*** Block opens ***
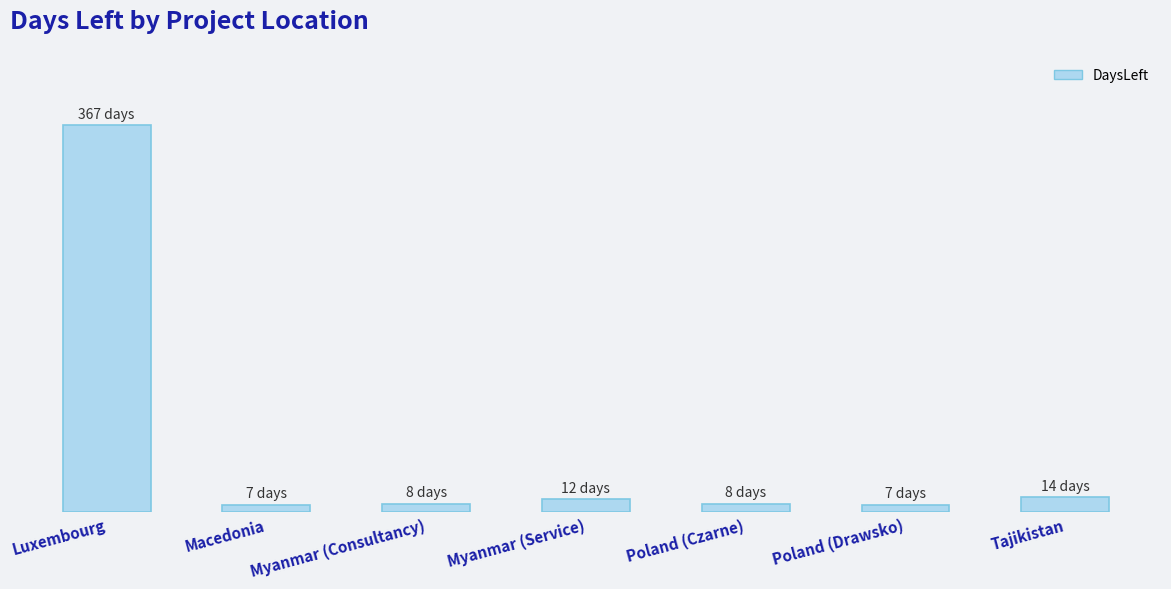

Which has a higher value, Tajikistan or Myanmar (Service)?

Tajikistan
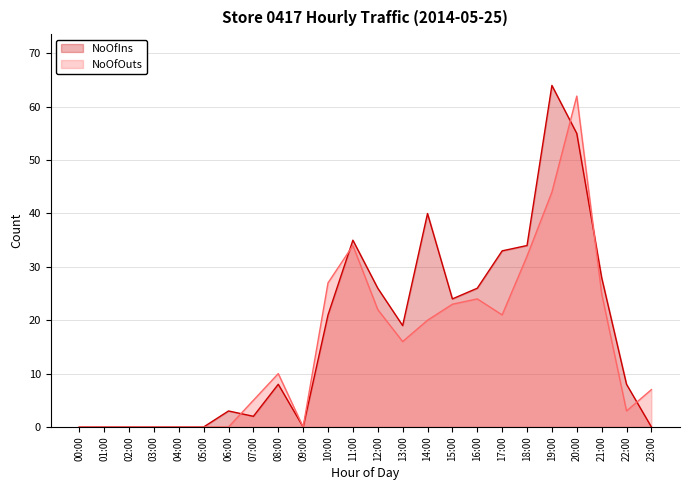

Reading right to left, what are all the values shown in this chart?

NoOfIns: 23:00=0	22:00=8	21:00=28	20:00=55	19:00=64	18:00=34	17:00=33	16:00=26	15:00=24	14:00=40	13:00=19	12:00=26	11:00=35	10:00=21	09:00=0	08:00=8	07:00=2	06:00=3	05:00=0	04:00=0	03:00=0	02:00=0	01:00=0	00:00=0
NoOfOuts: 23:00=7	22:00=3	21:00=25	20:00=62	19:00=44	18:00=32	17:00=21	16:00=24	15:00=23	14:00=20	13:00=16	12:00=22	11:00=34	10:00=27	09:00=0	08:00=10	07:00=5	06:00=0	05:00=0	04:00=0	03:00=0	02:00=0	01:00=0	00:00=0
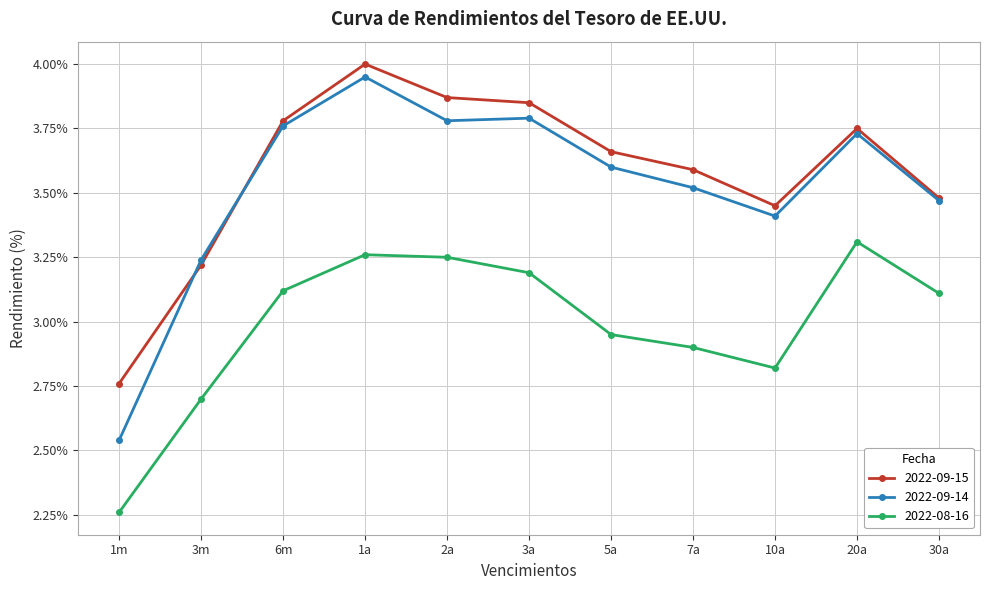

What is the value of the 2022-08-16 point at the 2nd from the left?

2.7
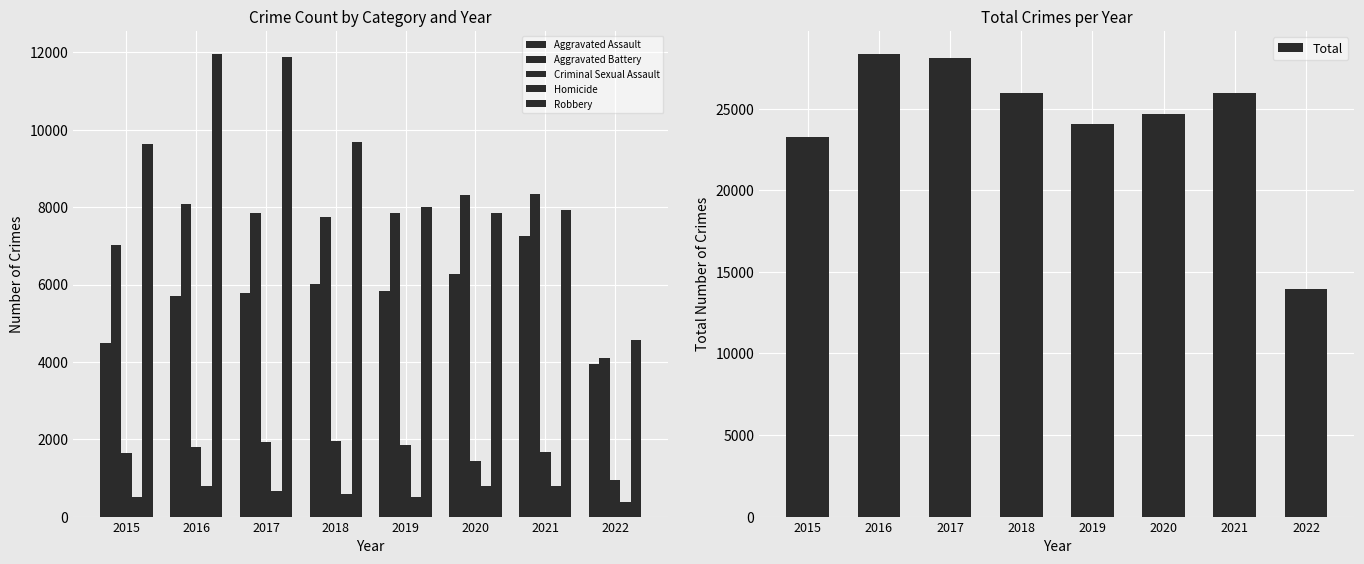

Which category has the highest value in the Aggravated Battery series?

2021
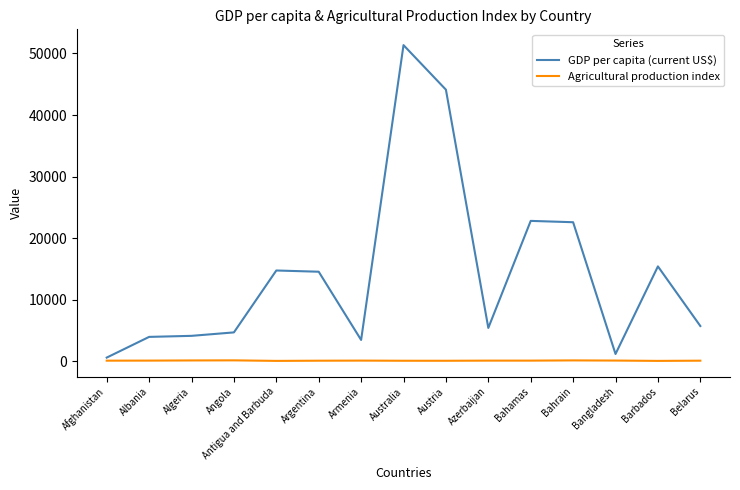

How many lines are shown in the chart?

2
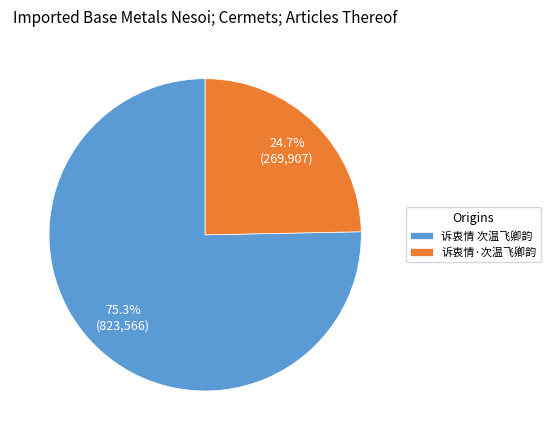

What is the majority slice?

诉衷情 次温飞卿韵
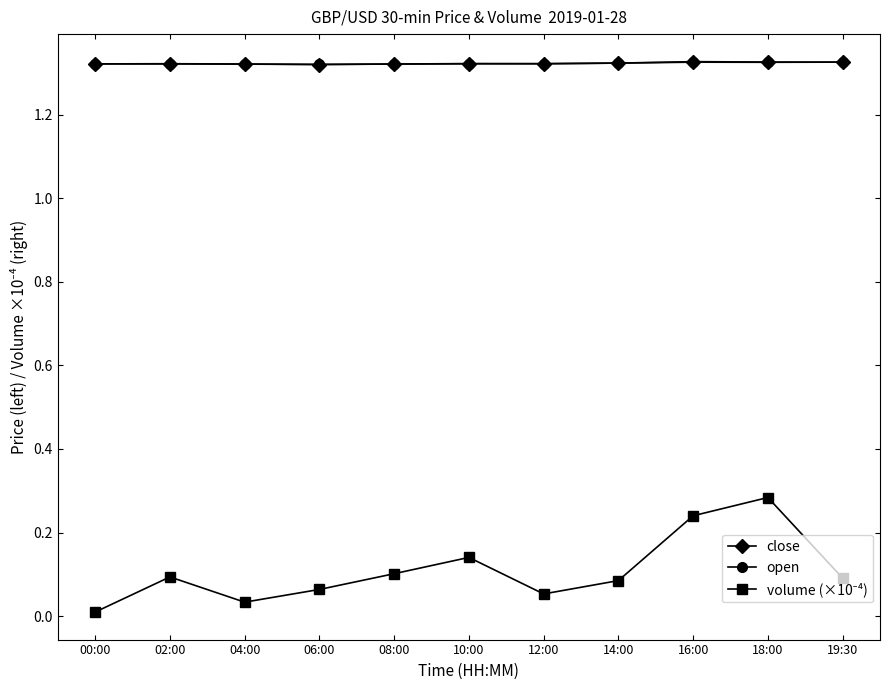

What is the label of the 6th point from the right?

10:00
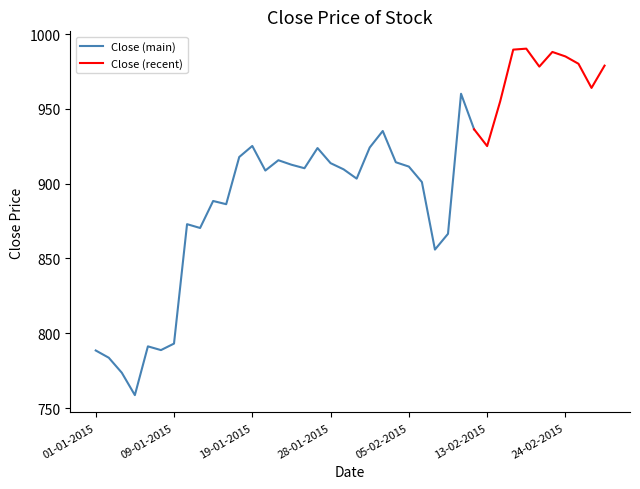

How many points are higher than both their immediate neighbors (excluding endpoints)?

10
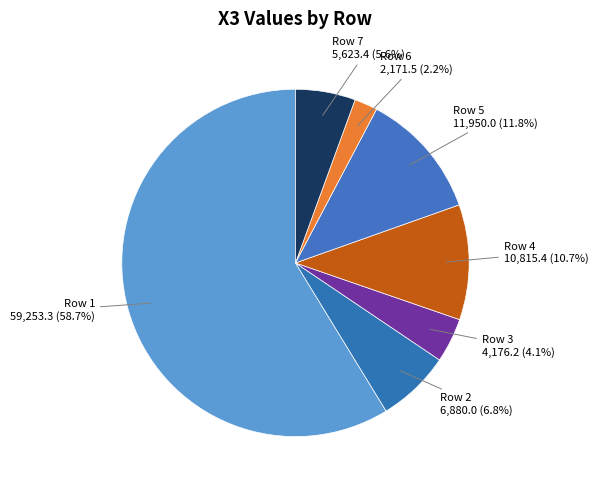

Count the number of slices in the pie.

7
*** Block closes ***
● **Exercise details**
Pull out every row above word for word, leaving out the pictures.

● **Answer for this exercise**
Which has a higher value, Tajikistan or Myanmar (Service)?

Tajikistan

Reading right to left, what are all the values shown in this chart?

NoOfIns: 23:00=0	22:00=8	21:00=28	20:00=55	19:00=64	18:00=34	17:00=33	16:00=26	15:00=24	14:00=40	13:00=19	12:00=26	11:00=35	10:00=21	09:00=0	08:00=8	07:00=2	06:00=3	05:00=0	04:00=0	03:00=0	02:00=0	01:00=0	00:00=0
NoOfOuts: 23:00=7	22:00=3	21:00=25	20:00=62	19:00=44	18:00=32	17:00=21	16:00=24	15:00=23	14:00=20	13:00=16	12:00=22	11:00=34	10:00=27	09:00=0	08:00=10	07:00=5	06:00=0	05:00=0	04:00=0	03:00=0	02:00=0	01:00=0	00:00=0

What is the value of the 2022-08-16 point at the 2nd from the left?

2.7

Which category has the highest value in the Aggravated Battery series?

2021

How many lines are shown in the chart?

2

What is the majority slice?

诉衷情 次温飞卿韵

What is the label of the 6th point from the right?

10:00

How many points are higher than both their immediate neighbors (excluding endpoints)?

10

Count the number of slices in the pie.

7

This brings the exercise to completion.